I tre morti sul lavoro erano Giuseppe Greco, 51 anni, di Isola Capo Rizzuto, e l’appena 35enne di origini rumene Dragos Petru Chiriac, di Crotone, mentre Mario De Meco, 56 anni, pure lui di Isola, spirò 35 giorni dopo in seguito alle gravissime lesioni riportate. La tragedia sul lavoro, anche per le sue dimensioni, scosse l’Italia intera. Il pm Andrea Corvino aveva chiesto 5 condanne per le omissioni che, secondo l’accusa, sarebbero all’origine del dramma. In particolare, Dinale, l’imputato chiave, secondo il giudice che ha analizzato la corposa istruttoria dibattimentale, «nella redazione del Psc avrebbe dovuto effettuare l’analisi dei rischi con riferimento all’organizzazione del cantiere e alle lavorazioni interferenti oltre che ai rischi aggiuntivi a quelli specifici delle lavorazioni». E ancora, «avrebbe dovuto prevedere l’eventuale presenza di fattori esterni che avrebbero potuto comportare rischi per il cantiere l’area circostante».

Tuttavia, il Psc non prevedeva alcuna valutazione di rischio se non «in maniera sommaria e decontestualizzata». E i periti hanno evidenziato «l’omessa analisi nel Psc del muro crollato quale elemento del cantiere nonché l’emessa analisi dell’interferenza del basamento», una volta accertato che il muro era in calcestruzzo non armato e quindi «privo di fondamento». Insomma, mancavano «idonee misure di prevenzione e protezione». Cosentino, invece, in quanto datore di lavoro, aveva «l’obbligo di vigilare affinché i lavori di demolizione fossero realizzati in modo da non pregiudicare la stabilità di strutture portanti e adiacenti». Le omissioni si sarebbero riverberate nella mancata predisposizione di un piano di demolizione.
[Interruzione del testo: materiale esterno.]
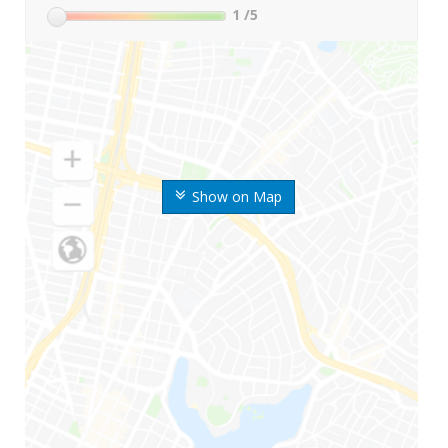
1
/5
Show on Map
Il capocantiere Spina, «in osservanza al generale obbligo di astenersi dall’effettuare operazioni non previste e che potrebbero compromettere la propria o altrui incolumità non avrebbero dovuto procedere a effettuare le richiamate lavorazioni di rimozione del basamento e asportazione del terreno». In ultima analisi, il crollo del muro a causa di trivellazioni, scavi e demolizioni che si stavano effettuando a 2,5 metri di distanza dal luogo della tragedia non poteva considerarsi un evento imprevedibile. Gli imputati erano assistiti dagli avvocati Giuseppe Barbuto, Mario Germinara, Enzo Ioppoli, Tiziano Saporito, Francesco Verri.